Tasks
(a) In the remote-weapons excerpt, condense the paragraph beginning "As soon as mounts like the Talon" into a short bulleted list that keeps its main facts.
(b) Reproduce the portion of the remote-weapons excerpt starting at "Behold, the tasteless" and ending at "robot at home.", switching "servos" to "motors".

Page excerpt
□ □ □
As soon as mounts like the Talon could be operated wirelessly they could be managed from anywhere in the world. A system like the Talon could be placed in an ambush position and left for a protracted period of time before a target or vehicle came within range. Solar cells could even free you from battery constraints. Powerful long-distance cameras allow the host weapon to be accurately and precisely targeted.

I’m fairly certain this improvised killer robot began life as some little kid’s Power Wheels ride-on toy.

Remotely operated weapons are actually becoming more and more common in the internecine conflicts that seem to define the Middle East and elsewhere. I couldn’t find any specific references to the weapon system used in the Fakhrizadeh hit beyond that it might have been built around a modified FN MAG gun. However, I did find images of a wide variety of improvised remote-controlled gun stations.

Behold, the tasteless DIY skateboard of death.
You need not have particularly mad tech skills to improvise one of these things out of stuff you can order off of Amazon.
A disposable gun, a little scrap steel, a cellular camera, and some servos are really all you need to build your own killer robot at home.
□ □ □
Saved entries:
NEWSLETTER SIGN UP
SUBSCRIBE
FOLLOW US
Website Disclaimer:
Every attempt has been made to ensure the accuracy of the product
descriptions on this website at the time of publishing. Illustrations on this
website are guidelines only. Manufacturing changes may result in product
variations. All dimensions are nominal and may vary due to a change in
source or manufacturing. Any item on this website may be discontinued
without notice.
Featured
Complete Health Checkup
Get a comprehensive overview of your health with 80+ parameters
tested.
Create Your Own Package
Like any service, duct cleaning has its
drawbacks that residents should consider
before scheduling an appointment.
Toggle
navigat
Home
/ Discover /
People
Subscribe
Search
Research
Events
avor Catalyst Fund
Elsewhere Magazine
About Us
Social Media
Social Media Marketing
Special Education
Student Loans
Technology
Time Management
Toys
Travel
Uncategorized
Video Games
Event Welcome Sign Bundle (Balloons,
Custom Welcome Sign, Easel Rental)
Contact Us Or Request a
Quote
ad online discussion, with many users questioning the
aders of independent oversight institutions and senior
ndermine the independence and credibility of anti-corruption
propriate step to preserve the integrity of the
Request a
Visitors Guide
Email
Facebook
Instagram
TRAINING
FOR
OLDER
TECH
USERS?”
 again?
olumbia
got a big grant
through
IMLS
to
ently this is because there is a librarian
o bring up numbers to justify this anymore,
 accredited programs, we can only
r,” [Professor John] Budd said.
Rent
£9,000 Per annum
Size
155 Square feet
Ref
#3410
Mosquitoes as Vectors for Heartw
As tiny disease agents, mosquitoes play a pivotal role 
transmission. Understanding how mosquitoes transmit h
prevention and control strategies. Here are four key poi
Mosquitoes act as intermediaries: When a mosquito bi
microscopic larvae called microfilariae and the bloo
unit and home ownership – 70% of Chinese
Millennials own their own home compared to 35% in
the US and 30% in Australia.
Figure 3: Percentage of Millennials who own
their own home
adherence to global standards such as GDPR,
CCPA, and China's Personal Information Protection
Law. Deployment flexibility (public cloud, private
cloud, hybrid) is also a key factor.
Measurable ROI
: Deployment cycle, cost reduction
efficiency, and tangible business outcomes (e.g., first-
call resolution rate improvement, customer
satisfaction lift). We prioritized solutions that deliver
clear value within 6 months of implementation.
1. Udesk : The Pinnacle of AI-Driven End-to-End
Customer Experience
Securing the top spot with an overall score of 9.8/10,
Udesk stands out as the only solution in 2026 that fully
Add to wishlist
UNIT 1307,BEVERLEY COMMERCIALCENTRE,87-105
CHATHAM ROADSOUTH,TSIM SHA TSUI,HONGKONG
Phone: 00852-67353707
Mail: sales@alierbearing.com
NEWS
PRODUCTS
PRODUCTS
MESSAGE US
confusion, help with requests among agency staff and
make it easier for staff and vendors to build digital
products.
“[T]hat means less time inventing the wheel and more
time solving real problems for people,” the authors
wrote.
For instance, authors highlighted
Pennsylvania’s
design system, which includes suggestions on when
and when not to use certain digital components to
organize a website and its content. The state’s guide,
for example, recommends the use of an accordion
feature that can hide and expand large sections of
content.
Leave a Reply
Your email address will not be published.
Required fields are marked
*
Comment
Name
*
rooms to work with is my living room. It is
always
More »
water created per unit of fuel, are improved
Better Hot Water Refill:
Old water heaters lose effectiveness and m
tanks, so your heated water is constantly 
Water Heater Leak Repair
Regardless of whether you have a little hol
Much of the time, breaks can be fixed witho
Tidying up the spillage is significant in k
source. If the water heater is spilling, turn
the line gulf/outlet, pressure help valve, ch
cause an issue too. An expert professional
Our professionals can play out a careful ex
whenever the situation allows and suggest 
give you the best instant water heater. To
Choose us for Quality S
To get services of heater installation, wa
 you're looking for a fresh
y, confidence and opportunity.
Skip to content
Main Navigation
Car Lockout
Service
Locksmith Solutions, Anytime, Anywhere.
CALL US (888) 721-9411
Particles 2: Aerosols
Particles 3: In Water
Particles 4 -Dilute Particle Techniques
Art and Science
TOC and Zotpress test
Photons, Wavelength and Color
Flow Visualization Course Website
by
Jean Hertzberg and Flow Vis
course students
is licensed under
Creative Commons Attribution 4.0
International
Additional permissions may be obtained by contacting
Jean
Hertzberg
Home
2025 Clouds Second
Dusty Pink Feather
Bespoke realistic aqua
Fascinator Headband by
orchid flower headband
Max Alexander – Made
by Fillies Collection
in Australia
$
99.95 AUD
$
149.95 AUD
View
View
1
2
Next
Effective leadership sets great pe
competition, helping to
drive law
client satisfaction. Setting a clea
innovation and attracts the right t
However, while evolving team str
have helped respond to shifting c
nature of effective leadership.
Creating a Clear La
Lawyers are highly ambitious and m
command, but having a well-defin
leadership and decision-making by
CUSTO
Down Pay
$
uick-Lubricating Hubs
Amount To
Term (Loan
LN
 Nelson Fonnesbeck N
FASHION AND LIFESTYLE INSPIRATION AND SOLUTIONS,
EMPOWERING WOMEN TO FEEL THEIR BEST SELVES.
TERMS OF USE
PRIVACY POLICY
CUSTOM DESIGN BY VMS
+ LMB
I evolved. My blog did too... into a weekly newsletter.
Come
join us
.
□ □ □
Answers to each task
(a)
- Once mounts like the Talon could be operated wirelessly, they could be managed from anywhere in the world.
- Such a system could sit in an ambush position for a long time until a target or vehicle came within range.
- Solar cells could remove battery constraints.
- Powerful long-distance cameras let the host weapon be targeted accurately and precisely.

(b)
Behold, the tasteless DIY skateboard of death.
You need not have particularly mad tech skills to improvise one of these things out of stuff you can order off of Amazon.
A disposable gun, a little scrap steel, a cellular camera, and some motors are really all you need to build your own killer robot at home.